§ SET TASK A
Turn the stretch of the matched point records listing from its start through the line containing "Dot at: (255, 332)" into a Markdown table with the columns Number and Record line, giving each line its own row number and skipping blank lines. Leave out the pictures.

==== SOURCE EXTRACT

The Quantum Pontiff

Candidates’ Views on Geometry

For a New York Times article What is it About Mormonism?, the following lines which made me guffaw:

The framers recognized, of course, that a candidate’s religion (or lack thereof) would enter political debate, and they were prohibiting only a formal test for taking office. But they were also giving their imprimatur to Jefferson’s appealing notion that a person’s beliefs about religion were no more relevant to his politics than his beliefs about geometry.

Leaving aside jokes about the candidates debating whether the universe is open, flat, or closed, I’m guessing that the Renaissance man Jefferson would actually have cared quite profoundly about a candidate’s mastery of geometry.

Update: See this is exactly a case of extralusionary intelligence: Wim points out in the comments that the Virginia Statute of Religious Freedom included not just a reference not just to religion mattering no more than view on geometry, but also views on physics. Oh Thomas, why have you forsaken me?


  1. #1 J-Dog
    January 7, 2008

    Damn Straight!

    And I think Jefferson would have snickered at Mormons too.

  2. #2 Dave Briggs
    January 7, 2008

    Leaving aside jokes about the candidates debating whether the universe is open, flat, or closed,

    Don’t give up so easily! I heard they are considering adding these questions to the next debate! LOL!
    Dave Briggs :~)

========
==== DATA SUPPLIED

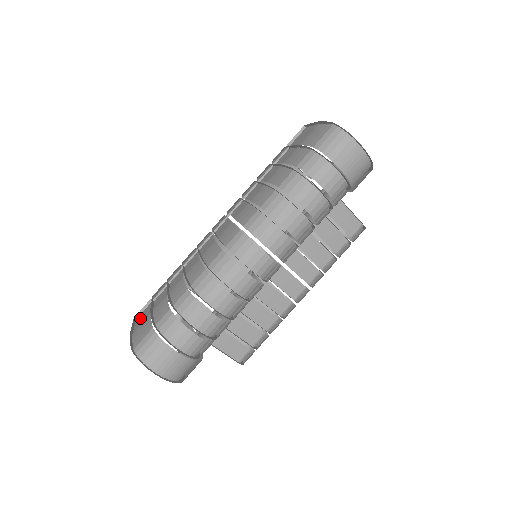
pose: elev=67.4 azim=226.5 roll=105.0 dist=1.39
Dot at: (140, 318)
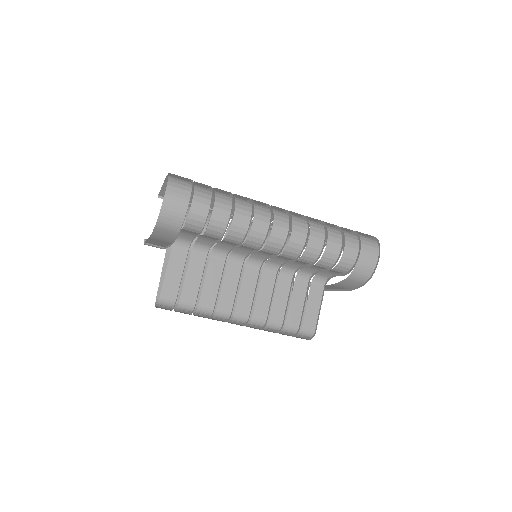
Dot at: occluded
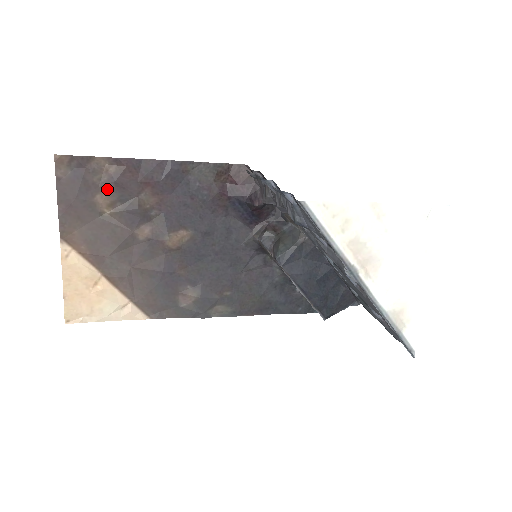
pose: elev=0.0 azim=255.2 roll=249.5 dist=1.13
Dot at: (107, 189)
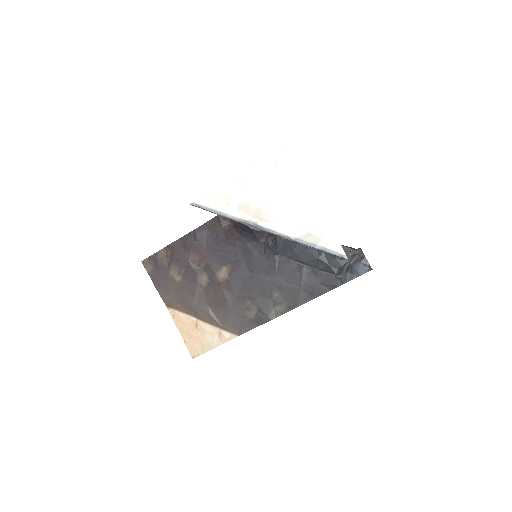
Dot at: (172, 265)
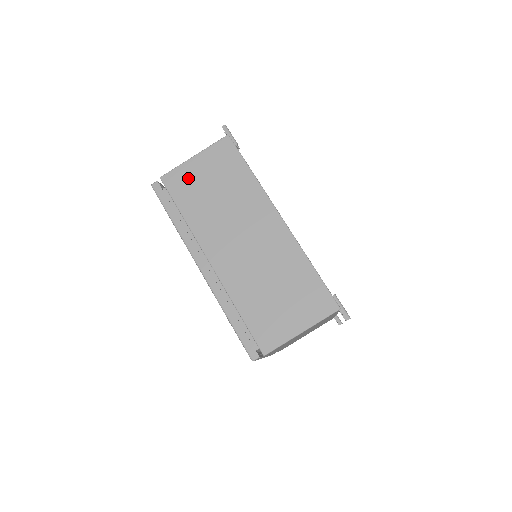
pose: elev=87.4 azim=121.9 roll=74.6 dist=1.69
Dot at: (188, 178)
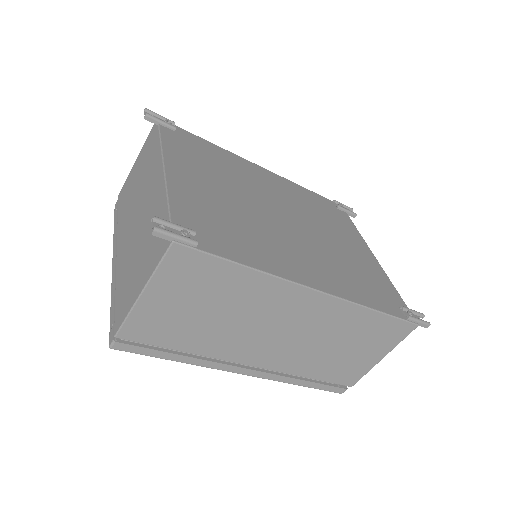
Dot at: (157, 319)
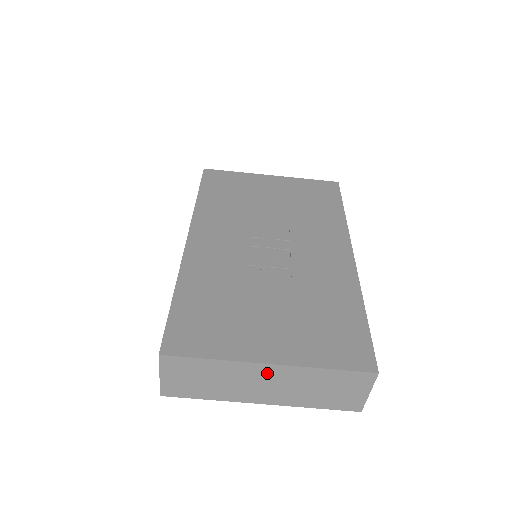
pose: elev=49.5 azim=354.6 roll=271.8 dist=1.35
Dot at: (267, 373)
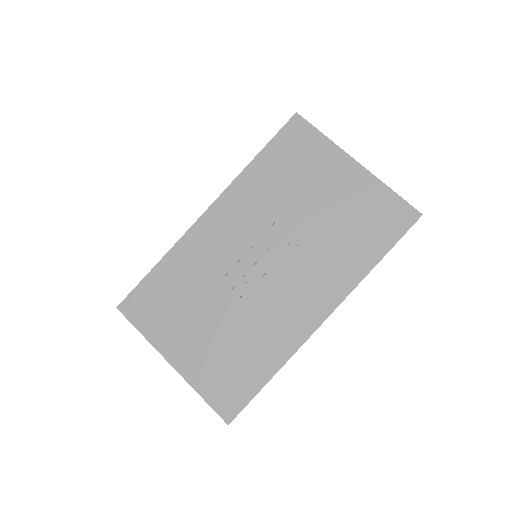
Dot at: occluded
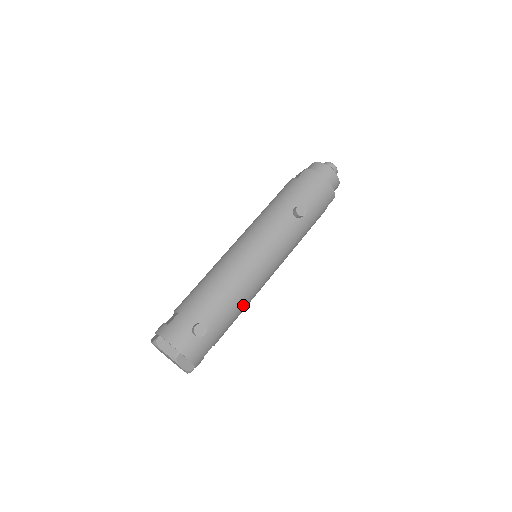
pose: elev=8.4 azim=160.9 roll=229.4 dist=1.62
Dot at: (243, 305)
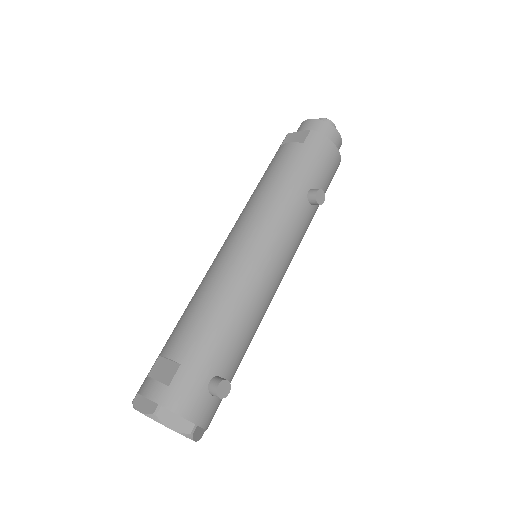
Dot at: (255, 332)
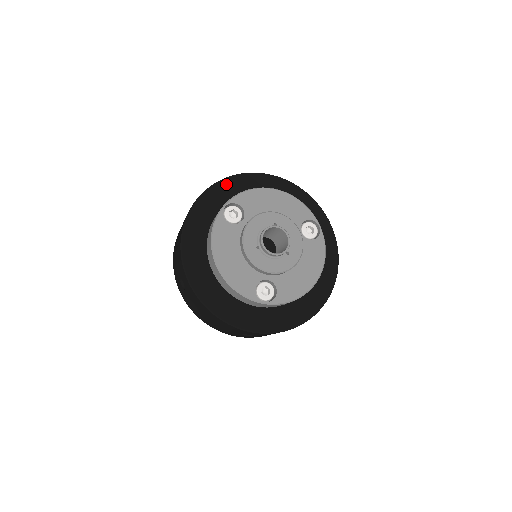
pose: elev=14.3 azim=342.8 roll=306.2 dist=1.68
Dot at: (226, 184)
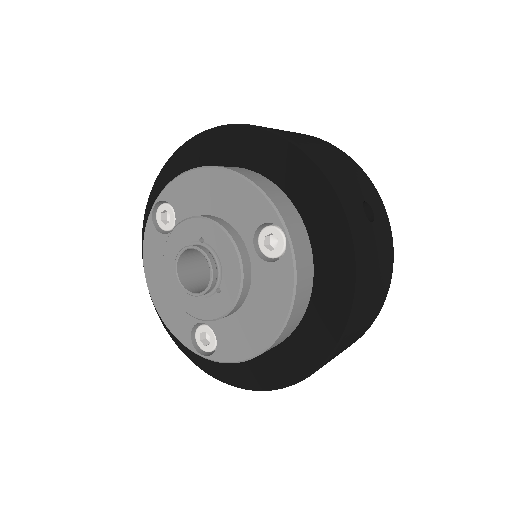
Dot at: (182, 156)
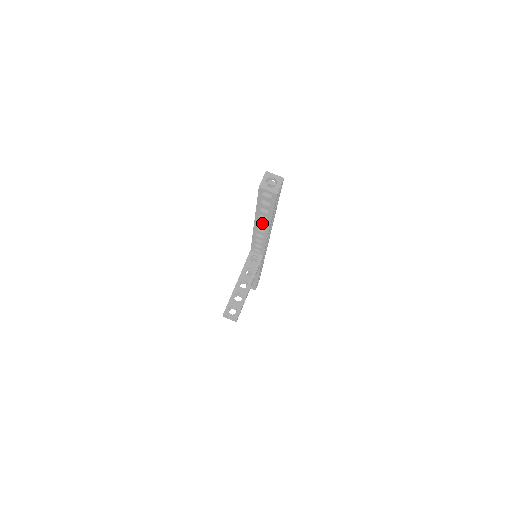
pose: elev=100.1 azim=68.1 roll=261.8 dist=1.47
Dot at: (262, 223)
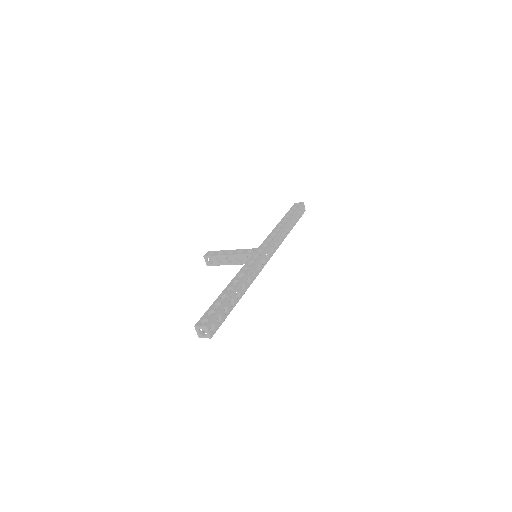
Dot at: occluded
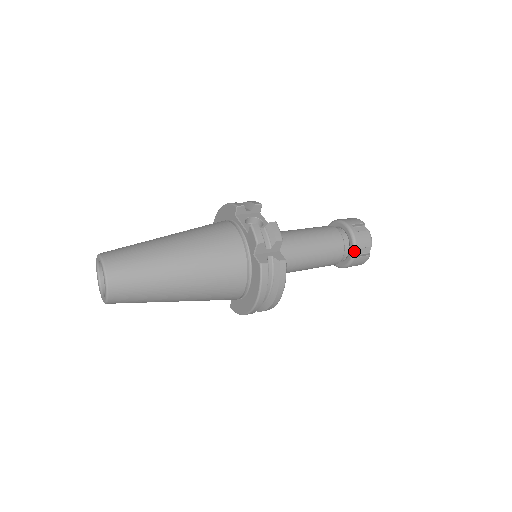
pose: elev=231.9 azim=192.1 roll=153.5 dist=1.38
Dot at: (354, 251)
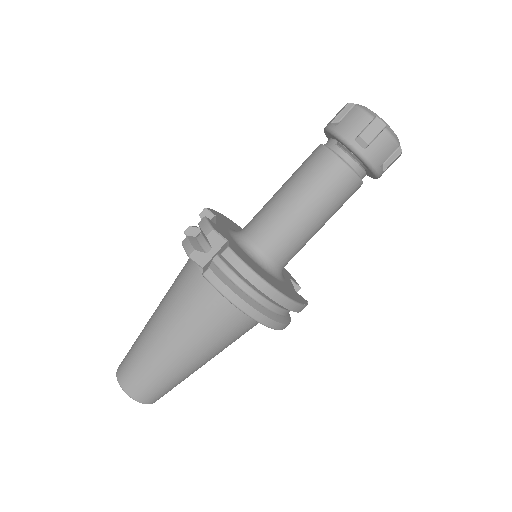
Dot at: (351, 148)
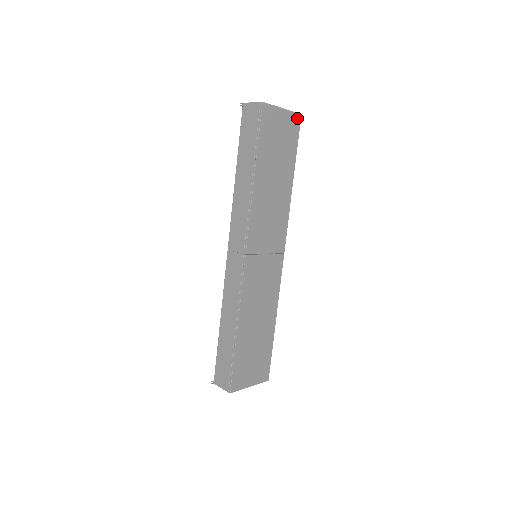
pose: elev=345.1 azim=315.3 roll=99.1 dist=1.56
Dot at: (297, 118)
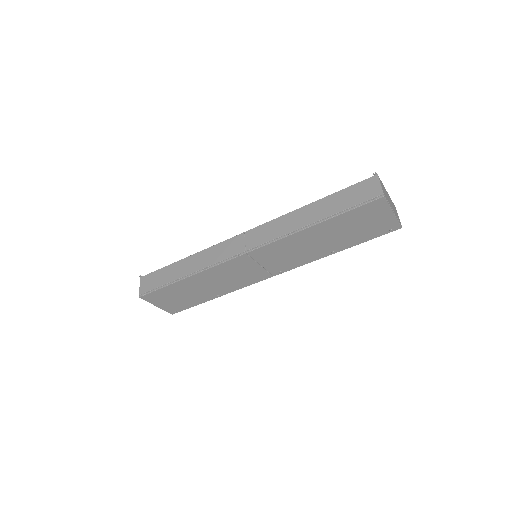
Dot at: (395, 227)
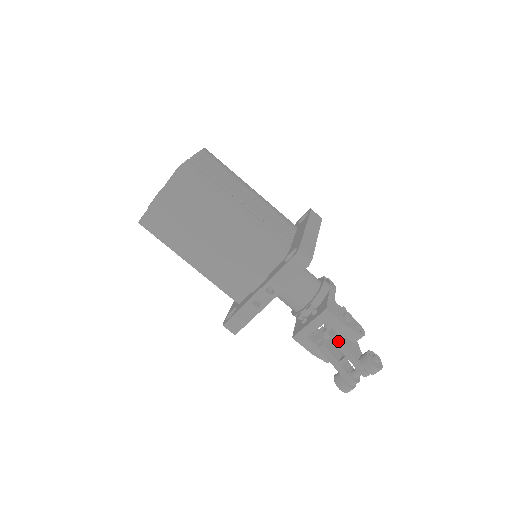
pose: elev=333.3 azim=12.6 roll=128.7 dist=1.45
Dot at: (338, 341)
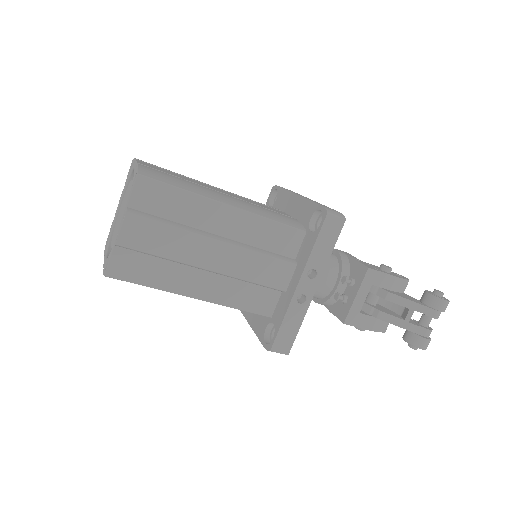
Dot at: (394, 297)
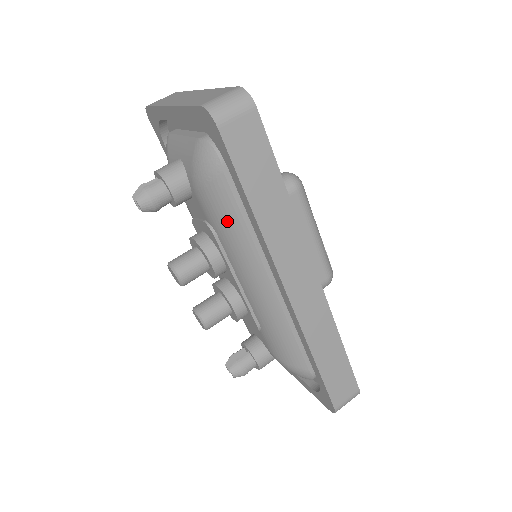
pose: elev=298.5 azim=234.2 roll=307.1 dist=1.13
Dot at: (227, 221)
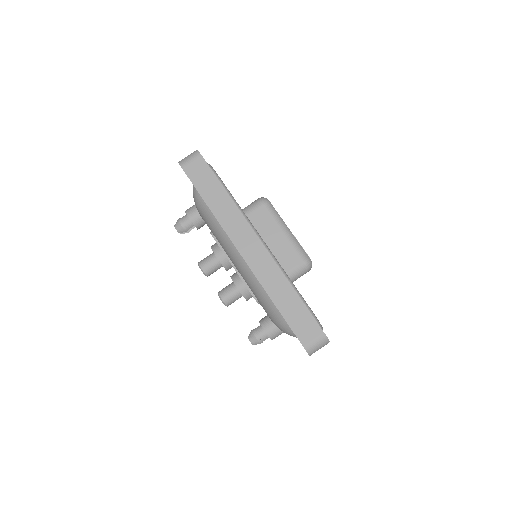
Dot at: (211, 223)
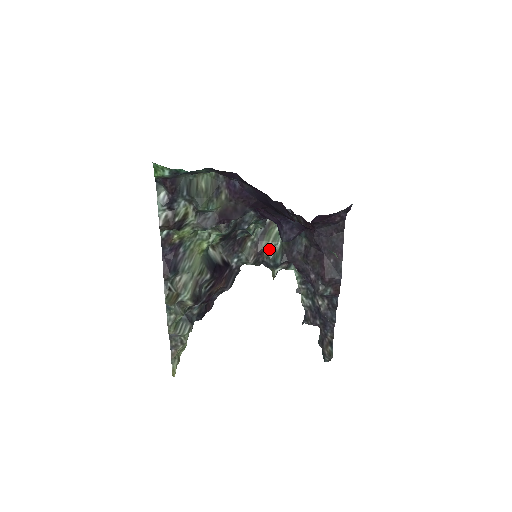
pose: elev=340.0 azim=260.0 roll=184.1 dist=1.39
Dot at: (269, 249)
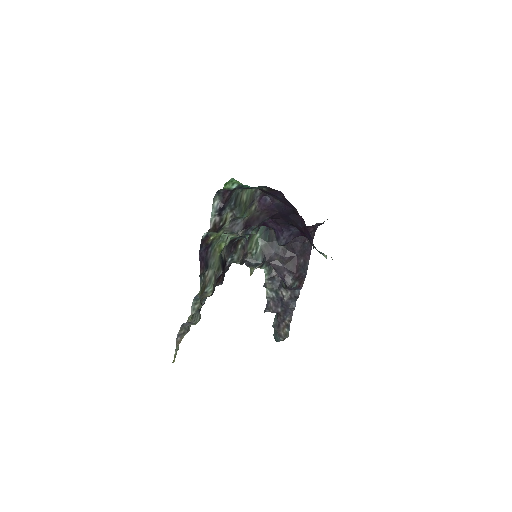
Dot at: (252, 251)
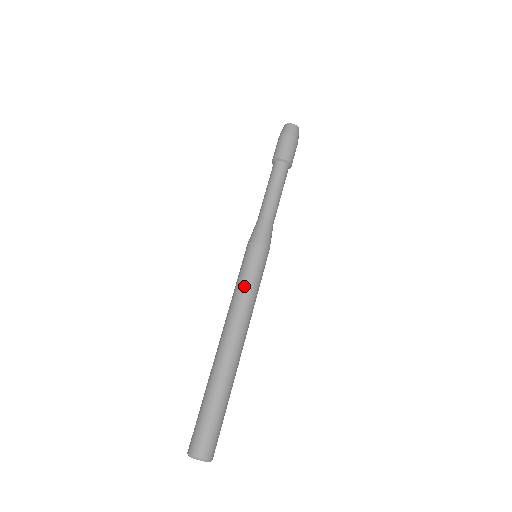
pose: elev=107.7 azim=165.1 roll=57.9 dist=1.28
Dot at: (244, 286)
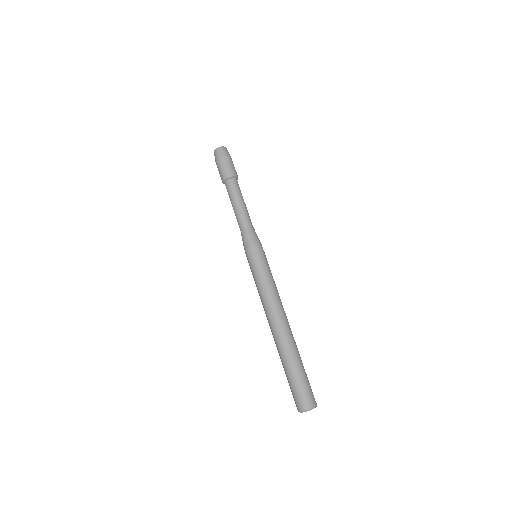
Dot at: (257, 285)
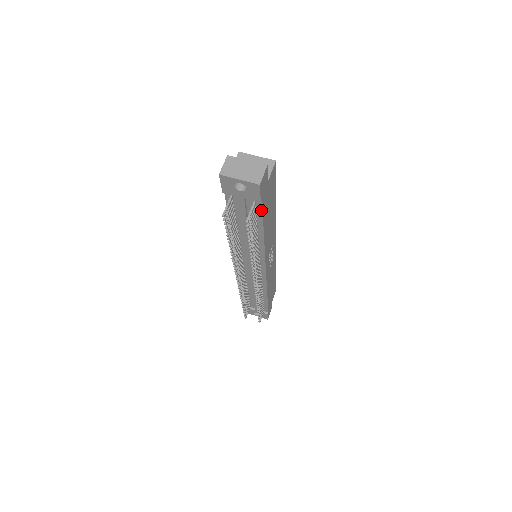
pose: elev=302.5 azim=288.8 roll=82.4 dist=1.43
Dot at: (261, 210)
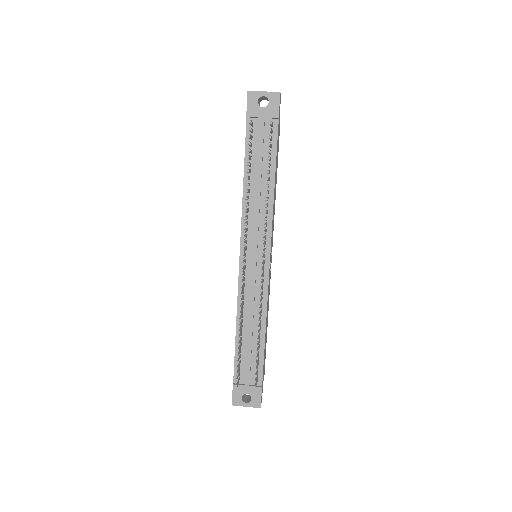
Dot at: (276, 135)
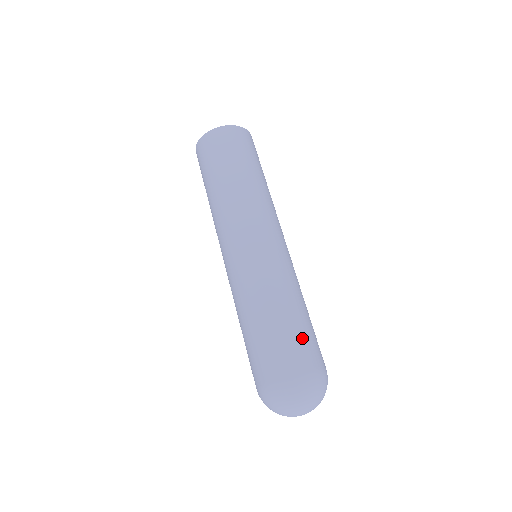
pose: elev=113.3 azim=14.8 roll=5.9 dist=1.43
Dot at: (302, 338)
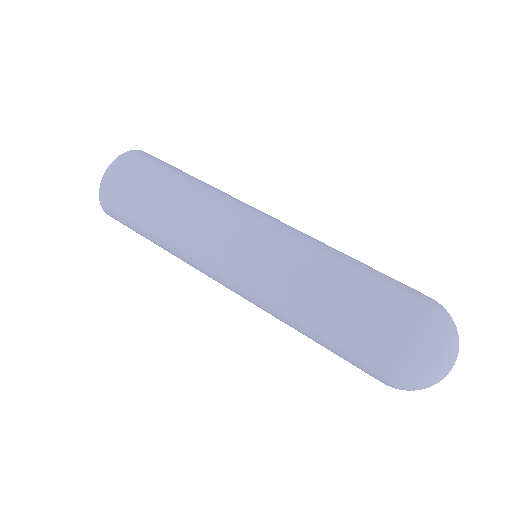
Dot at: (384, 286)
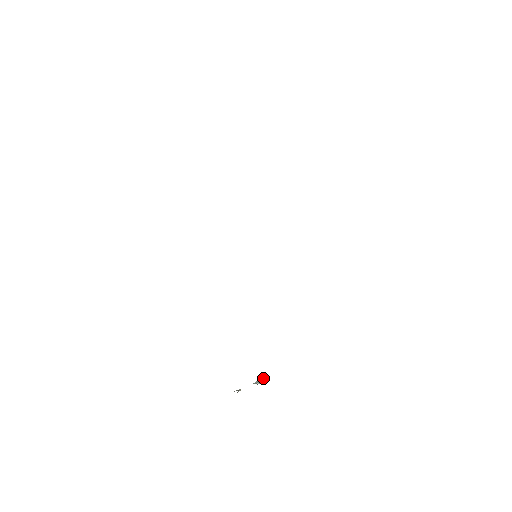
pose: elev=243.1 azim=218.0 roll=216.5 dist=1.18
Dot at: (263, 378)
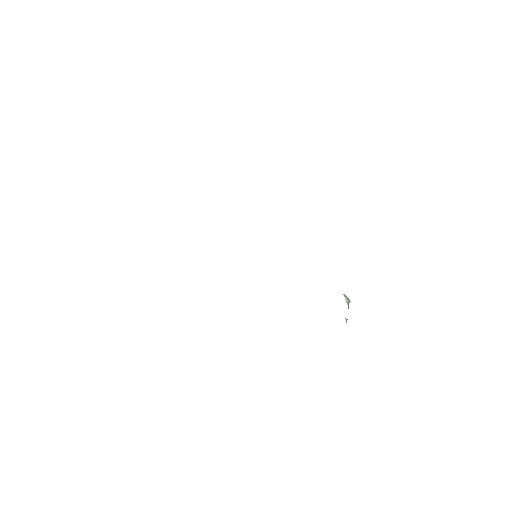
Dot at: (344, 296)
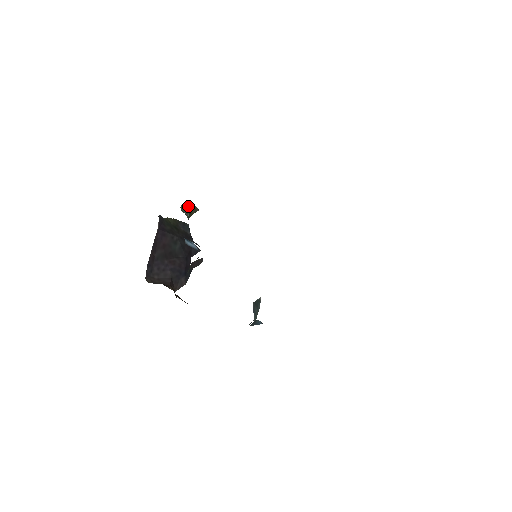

========

§ SET TASK B
Go on with the blog post about candidates' views on geometry from the point where it stops.

§ OUTPUT A
| Number | Record line |
|---|---|
| 1 | pose: elev=67.4 azim=226.5 roll=105.0 dist=1.39 |
| 2 | Dot at: (140, 318) |
| 3 | Dot at: occluded |
| 4 | pose: elev=0.0 azim=255.2 roll=249.5 dist=1.13 |
| 5 | Dot at: (107, 189) |
| 6 | Dot at: (172, 265) |
| 7 | pose: elev=87.4 azim=121.9 roll=74.6 dist=1.69 |
| 8 | Dot at: (188, 178) |
| 9 | Dot at: (157, 319) |
| 10 | pose: elev=49.5 azim=354.6 roll=271.8 dist=1.35 |
| 11 | Dot at: (267, 373) |
| 12 | Dot at: occluded |
| 13 | pose: elev=8.4 azim=160.9 roll=229.4 dist=1.62 |
| 14 | Dot at: (243, 305) |
| 15 | Dot at: (255, 332) |

§ OUTPUT B
  3. #3 Wim van Dam
    January 7, 2008

    Apparently the original quote does not only mention geometry: “Our civil rights have no dependence upon our religious opinions more than our opinions in physics or geometry.” (Statute for Religious Freedom, 1779. ME 2:301, Papers 2:545)

    It does make you wonder what he meant by “opinions”, but I assume that it is something different than “elementary knowledge”.

  4. #4 JWS
    January 7, 2008

    From the Harvard law professor’s comment in the Mormonism article, “Surely, though, the day will come when we are ready to put prejudice aside and choose a president without regard to what we think of his religion”, he apparently thinks that no matter how irrational or ridiculous a person’s religious belief’s, this shouldn’t bear on the qualifications for presidential office in this country. Observing the present occupant of that office, who apparently converses with the “almighty” on a regular basis, that seems already to be the case.

  5. #5 Anon
    January 7, 2008

    I just heard Mike Gravel (um… he’s running for President), on the news, defending his statements to a NH high school (he told them something like “I’m sure you’ve tried alcohol, but marijuana is much safer”) by telling the news anchor “Man made alcohol; God made marijuana. Who would you trust?”

    Wrong on so many levels, but a bit indicative of his beliefs on both science and religion.

  6. #6 llewelly
    January 7, 2008

    It’s very interesting how consistently that NY Times article sticks to the Mormon version of their history – nearly leaving out the clear evidence that Joeseph Smith was indeed a charlatan, not mentioning the early Mormon church’s habit of burning printing presses which printed unfavorable arcticles about their leaders (including a press which printed articles by Mormons who had discovered Smith’s polygamy, and wished him to abandon that doctrine), and not mentioning their often brutal retaliations.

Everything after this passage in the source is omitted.